Renewable energy to power decentralized AI systems
LayerZero's Bryan Pellegrino has worked in AI for over a decade and told a magazine at Korea Blockchain Week that his experience with Bitcoin mining profits at the price of electricity made him a big fan of decentralized AI.
“It is very difficult to calculate economies of scale. [needed]or the underlying hardware value [down]When you're competing with Google and AWS and all these others in the world and how to cool down and do everything, from the price of electricity to the bottom. So I've always been indifferent to most different parts of the media.
But Goertzel says the cost of electricity pales in comparison to the cost of the equipment, so “I disagree that it's a non-starter.”
However, he added, SingularityNet and HyperCycle are exploring opportunities to benefit from cheap renewable energy, given AI's huge power needs.
“We have talked to people in the Ethiopian government about putting more servers near the dam,” he said. “Tufi (Saliba, CEO) from Hypercycle is in discussions with the Paraguayan government about placing several AI data centers and server farms next to the dam on the Brazil-Paraguay border. It's one thing to get several gigawatts of power directly to an AI compute center by placing your computer center next to the dam with a fat cable.
Also Read: Ben Goertzel's Profile — How To Prevent AI From ‘Destroying Humanity' Using Blockchain Indeed To highlight the amount of electricity needed, OpenAI CEO Sam Altman revealed this week that the White House plans to build massive data centers in several US states, each requiring 5 gigawatts of power. .

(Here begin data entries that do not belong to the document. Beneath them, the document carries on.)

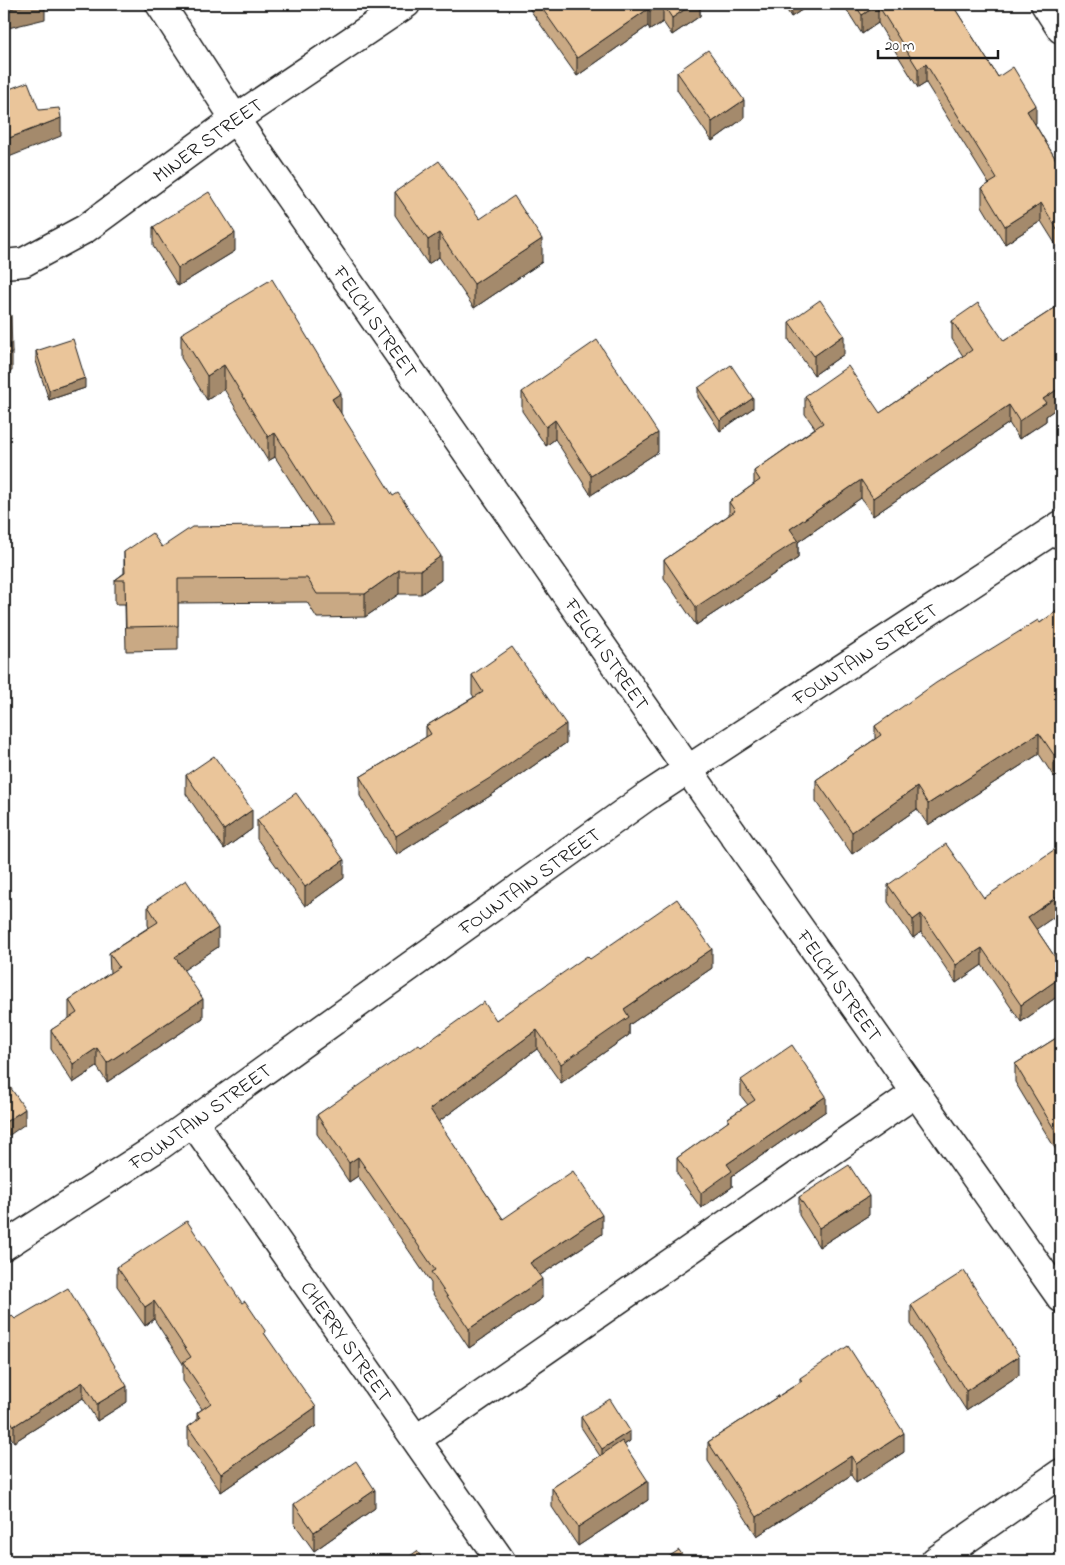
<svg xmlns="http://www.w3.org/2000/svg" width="1065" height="1565" viewBox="0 0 1065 1565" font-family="'Indie Flower',sans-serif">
  <rect width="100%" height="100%" fill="#fff"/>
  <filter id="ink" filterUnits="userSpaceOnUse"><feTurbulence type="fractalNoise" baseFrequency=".02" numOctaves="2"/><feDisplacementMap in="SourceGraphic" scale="10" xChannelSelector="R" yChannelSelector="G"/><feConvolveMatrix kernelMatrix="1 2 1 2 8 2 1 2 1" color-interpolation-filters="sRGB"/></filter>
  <g filter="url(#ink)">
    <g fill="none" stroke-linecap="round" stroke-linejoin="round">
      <defs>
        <g id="minor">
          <path id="s1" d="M160,4l75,115 484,695 342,484"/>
          <path d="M1045,4l16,25"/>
          <path id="s2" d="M4,264l20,-2 61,-33 150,-110 171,-115"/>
          <path id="s3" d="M193,1122l308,439"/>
          <path id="s4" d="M4,1246l151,-97 491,-352 415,-272"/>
          <path d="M417,1439l500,-347"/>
          <path d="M935,1561l126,-88"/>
        </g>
      </defs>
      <use href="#minor" stroke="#1c1c1c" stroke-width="31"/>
      <use href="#minor" stroke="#fff" stroke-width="28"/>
    </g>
    <g fill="#c9a984" stroke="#1c1c1c">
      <path d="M526,4h174v12l-28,19 -9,-13 -13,8 -2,-4 -71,50z"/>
      <path d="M783,4h28l-20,13z"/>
      <path d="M843,4h109l46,73 38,46 -1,1 26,44v85l-20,-32 -36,23 -23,-38v-18l7,-4 -63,-101 -8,5 -40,-65 -16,11z"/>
      <path d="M677,72l67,46 -32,23 -35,-51z"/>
      <path d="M395,192l85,27 62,43 -68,46 -35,-51 -11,7 -33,-49z"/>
      <path d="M153,227l82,24 -57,35 -25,-40z"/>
      <path d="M1061,304v101l-15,11v5l-27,18 -10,-16 -136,93 -12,-18 -63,44v16l-102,67 -32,-47v-18l65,-45v-13l25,-18v-13l61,-43 -10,-14v-18l75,17 83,-57 -11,-17v-18l52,20z"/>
      <path d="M4,315l8,38v18l-8,1z"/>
      <path d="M789,322l55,32 -30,21 -25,-35z"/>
      <path d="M181,334l160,80 100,166 -20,14h-22l-34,23 -48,1 -10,-16 -129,1v47l-52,1 -1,-47h-10v-24l9,-7v-21l195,-26 -44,-69 -7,4 -44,-72 -17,11 -26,-42z"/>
      <path d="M36,351l49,37 -36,12 -13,-39z"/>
      <path d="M698,388l55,20 -33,23 -22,-34z"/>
      <path d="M522,392l136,60 -67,43 -36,-56 -9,7 -24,-35z"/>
      <path d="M1061,608v164l-7,5 -15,-23 -111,71 -11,-16 -65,45 -36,-52v-22l59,-41v-13l165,-103z"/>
      <path d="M472,675l94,68 -76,53 -94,59 -36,-59v-19l66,-40v-11l48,-29 -2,-3z"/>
      <path d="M186,775l66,54 -28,20 -38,-55z"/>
      <path d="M257,820l87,58 -39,28 -48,-67z"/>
      <path d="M888,885l96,13 77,14 -25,17 25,37v28l-40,28 -39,-57 -26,18 -35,-51 -8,6 -25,-36z"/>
      <path d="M148,906l70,41 -35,23 20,48 -96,64 -10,-15 -24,16 -22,-34v-19l18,-11v-19l41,-27 -1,-20 40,-26 -1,-2z"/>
      <path d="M590,959l122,9 -83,57v10l-68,48 -24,-34 -99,73 65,97 99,15 -63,42 3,22 -73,50 -38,-57v-8l-73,-107 -9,6 -32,-48v-19l104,-68 75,-27z"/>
      <path d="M1061,1035v132l-5,-9v-8l-41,-68v-18z"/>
      <path d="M741,1080l85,31 -94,65v11l-31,21 -24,-34v-16l51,-36v-4l20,-13 -7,-9z"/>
      <path d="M799,1197l70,18 -50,32 -20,-32z"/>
      <path d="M117,1267l125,36 24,33 50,90 -95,66 -33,-47v-18l9,-6v-8l5,-4 -19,-28v-17l-29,-45 -9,7 -28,-40z"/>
      <path d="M911,1305l108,70 -53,35 -55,-86z"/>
      <path d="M15,1319l112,83 -30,19 -14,-23 -69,44 -8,-12 -2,1z"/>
      <path d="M800,1378l104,74 -48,31 -5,-8 -94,61 -49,-75v-19l92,-60z"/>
      <path d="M581,1417l49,24 -6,4 24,55 -70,46 -26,-39v-19l48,-32 -19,-29z"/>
      <path d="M294,1504l81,4 -61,43 -20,-28z"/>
    </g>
    <g fill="#a48a6c" stroke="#1c1c1c">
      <path d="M29,4h16v15l-41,10v-19z"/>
      <path d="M663,4v18l-13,8v-18z"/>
      <path d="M693,4h7v12l-28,19v-17z"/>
      <path d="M791,4h20l-20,13z"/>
      <path d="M878,5v18l-16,11v-19z"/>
      <path d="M648,9v17l-71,50v-18z"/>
      <path d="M926,64v19l-8,5v-19z"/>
      <path d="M744,100v18l-32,23v-19z"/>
      <path d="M1036,105v18l-9,6v-18z"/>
      <path d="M61,118v18l-57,23v-19z"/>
      <path d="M1041,203v18l-36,23v-18z"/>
      <path d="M235,233v18l-57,35v-18z"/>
      <path d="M439,233v24l-11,7v-24z"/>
      <path d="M542,239v23l-68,46v-24z"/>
      <path d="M844,335v19l-30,21v-19z"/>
      <path d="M224,365v24l-17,11v-24z"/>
      <path d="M85,378v10l-36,12v-10z"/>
      <path d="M1061,387v18l-15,11v5l-27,18v-18l24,-22z"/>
      <path d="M341,393v24l-9,-18z"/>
      <path d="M753,398v10l-33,23v-10z"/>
      <path d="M1009,405v18l-136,93v-18z"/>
      <path d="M555,420v19l-9,7v-19z"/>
      <path d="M275,433v24l-7,4v-24z"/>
      <path d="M658,433v19l-67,43v-19z"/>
      <path d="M861,480v18l-63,44v16l-102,67v-18l94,-78z"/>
      <path d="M441,556v24l-20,14v-24z"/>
      <path d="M399,570v24l-34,23v-23z"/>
      <path d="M566,724v19l-76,53 -94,59v-19z"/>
      <path d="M1039,733v21l-111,71v-21z"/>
      <path d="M1061,750v22l-7,5v-22z"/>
      <path d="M917,787v22l-65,45v-22z"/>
      <path d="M252,810v19l-28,20v-19z"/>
      <path d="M344,860v18l-39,28v-19z"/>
      <path d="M1061,894v18l-33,23v-18z"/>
      <path d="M921,914v18l-8,6v-18z"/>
      <path d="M218,928v19l-43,29v-19z"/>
      <path d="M982,948v17l-26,18v-18z"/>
      <path d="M712,949v19l-83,57v10l-68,48v-19l63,-55z"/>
      <path d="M1061,977v17l-40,28v-17z"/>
      <path d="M203,999v19l-96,64v-19z"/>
      <path d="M537,1030v19l-107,79v-19z"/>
      <path d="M97,1048v19l-24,16v-19z"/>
      <path d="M826,1096v15l-94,65v11l-31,21v-15l26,-29z"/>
      <path d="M25,1109v15l-21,15v-16z"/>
      <path d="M358,1157v19l-9,6v-19z"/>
      <path d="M869,1196v19l-50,32v-19z"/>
      <path d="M602,1215v19l-72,48v-19z"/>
      <path d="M542,1279v19l-73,50v-19z"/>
      <path d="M154,1301v18l-9,7v-19z"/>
      <path d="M1019,1356v19l-53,35v-19z"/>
      <path d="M83,1382v16l-69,44v-16z"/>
      <path d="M127,1386v16l-30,19v-17z"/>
      <path d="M316,1407v19l-95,66v-18z"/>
      <path d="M6,1413v17l-2,1v-16z"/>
      <path d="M630,1431v10l-28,18v-10z"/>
      <path d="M904,1433v19l-48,31v-19z"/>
      <path d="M851,1456v19l-94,61v-19z"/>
      <path d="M648,1481v19l-70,46v-19z"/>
      <path d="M375,1490v18l-61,43v-19z"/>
    </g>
    <g fill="#eac59a" stroke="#1c1c1c">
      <path d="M4,4h25l-25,6z"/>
      <path d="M539,4h154l-21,14 -9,-14 -13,8 -2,-3 -71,49z"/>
      <path d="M854,4h98l46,73 15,-10 23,38 -9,6 34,57v67l-20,-32 -36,23 -23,-38 15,-9 -71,-115 -8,5 -40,-64 -16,10z"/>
      <path d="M708,50l36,50 -32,22 -35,-50z"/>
      <path d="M28,82l11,28 20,-2 2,10 -57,22v-49z"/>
      <path d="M439,161l41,58 34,-23 28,43 -68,45 -35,-51 -11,7 -33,-48z"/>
      <path d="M209,192l26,41 -57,35 -25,-41z"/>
      <path d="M272,279l69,114 -9,6 61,97 5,-3 43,63 -20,14h-22l-34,24h-48l-10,-16 -129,1v47l-52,1 -1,-47h-10l10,-7 -1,-21 28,-19 10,14 30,-20 141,-2 -58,-92 -7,4 -44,-72 -17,11 -26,-42z"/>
      <path d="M820,300l24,35 -30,21 -25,-34z"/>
      <path d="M978,303l26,38 57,-37v83l-18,12 3,4 -27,18 -10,-16 -136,93 -12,-18 -71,49 8,11 -102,67 -32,-47 71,-49 -6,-9 31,-22 -6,-9 69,-48 -18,-27 43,-30 32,47 92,-63 -20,-29z"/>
      <path d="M4,315h7l1,38h-8z"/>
      <path d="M73,339l12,39 -36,12 -13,-39z"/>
      <path d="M597,340l61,93 -67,43 -36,-56 -9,7 -24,-35z"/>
      <path d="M731,365l22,33 -33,23 -22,-33z"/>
      <path d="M1061,608v142l-7,5 -15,-22 -111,71 -11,-17 -65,45 -36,-52 65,-45 -6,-9 61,-43 102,-63 2,3z"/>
      <path d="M512,647l54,77 -76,54 -94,58 -36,-59 71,-43 -5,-8 57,-34 -11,-17z"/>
      <path d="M214,756l38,54 -28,20 -38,-55z"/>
      <path d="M296,793l48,67 -39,27 -48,-67z"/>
      <path d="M946,844l38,54 77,-53v49l-33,23 33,49v11l-40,28 -39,-57 -26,17 -35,-51 -8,6 -25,-35z"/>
      <path d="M186,880l32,48 -43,29 28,42 -96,64 -10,-15 -24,16 -22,-34 26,-17 -8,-13 50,-33 -10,-14 49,-31 -10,-16z"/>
      <path d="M677,899l35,50 -88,60 5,8 -68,47 -24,-34 -107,79 73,110 70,-48 29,44 -72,48 12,16 -73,50 -38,-57 4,-2 -77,-113 -9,6 -32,-48 102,-71 2,3 63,-45 12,18 91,-64 3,3z"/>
      <path d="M1061,1035v113l-5,-8 3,-3 -44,-73z"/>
      <path d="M792,1045l34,51 -99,68 5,7 -31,22 -24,-35 52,-37 -1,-3 27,-18 -14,-20z"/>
      <path d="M4,1078l21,31 -21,14z"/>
      <path d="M849,1165l20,31 -50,32 -20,-31z"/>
      <path d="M187,1221l55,82 3,-2 21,31 -2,1 52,74 -95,67 -33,-47 12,-9 -3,-5 14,-10 -28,-41 8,-5 -37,-56 -9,6 -28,-40z"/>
      <path d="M964,1271l55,85 -53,35 -55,-86z"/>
      <path d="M68,1288l59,98 -30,18 -14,-22 -69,44 -8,-13 -2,2v-93l8,-6 3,3z"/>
      <path d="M848,1346l56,87 -48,31 -5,-8 -94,61 -49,-75 94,-61 -2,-3z"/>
      <path d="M610,1399l20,32 -28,18 -21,-32z"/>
      <path d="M622,1441l26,40 -70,46 -26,-39z"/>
      <path d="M356,1461l19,29 -61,42 -20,-28z"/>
      <path d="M679,1550l7,11h-24z"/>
      <path d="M417,1551l7,10h-21z"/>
      <path d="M1061,1554v7h-11z"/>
    </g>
  </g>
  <g text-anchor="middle" stroke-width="4" stroke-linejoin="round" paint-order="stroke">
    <g font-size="20" fill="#1c1c1c" stroke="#fff">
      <text dy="7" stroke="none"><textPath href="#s2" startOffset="241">MINER STREET</textPath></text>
      <text dy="7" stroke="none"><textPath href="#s1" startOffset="384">FELCH STREET</textPath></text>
      <text dy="7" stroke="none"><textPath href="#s1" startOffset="789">FELCH STREET</textPath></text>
      <text dy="7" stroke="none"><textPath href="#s4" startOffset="1045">FOUNTAIN STREET</textPath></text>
      <text dy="7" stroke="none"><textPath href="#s4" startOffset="640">FOUNTAIN STREET</textPath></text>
      <text dy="7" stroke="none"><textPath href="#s1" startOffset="1194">FELCH STREET</textPath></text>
      <text dy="7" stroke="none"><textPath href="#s4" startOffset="235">FOUNTAIN STREET</textPath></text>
      <text dy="7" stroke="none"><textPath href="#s3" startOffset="268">CHERRY STREET</textPath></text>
    </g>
  </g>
  <rect width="1065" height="1565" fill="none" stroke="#fff" stroke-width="20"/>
  <rect x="10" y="10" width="1045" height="1545" fill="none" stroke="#1c1c1c" stroke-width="2" filter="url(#ink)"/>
  <path d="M878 50v8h120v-8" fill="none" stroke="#1c1c1c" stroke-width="2.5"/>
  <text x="885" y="50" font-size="15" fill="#1c1c1c" stroke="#ffffff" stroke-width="4" paint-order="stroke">20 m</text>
</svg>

AI data centers are usually located in major metropolitan areas as the services require low latency to provide extremely fast responses. However, Goertzel points out that the o1 model prioritized the quality of responses over speed, and so does Opencog Hyperon.
“If you have an AI that's trying to do any kind of deep thinking, let's say the AI is trying to predict the direction of the market the next day, right? Or is the AI trying to find a new drug, right? Then it doesn't matter whether it's in Paraguay or Ethiopia or anywhere.
Subscribe
A very engaging read in Blockchain. It is given once a week.
Andrew Fenton
Based in Melbourne, Andrew Fenton is a journalist and editor covering cryptocurrency and blockchain. He has worked as a film journalist for News Corp Australia, SA Wind and national entertainment writer for Melbourne Weekly.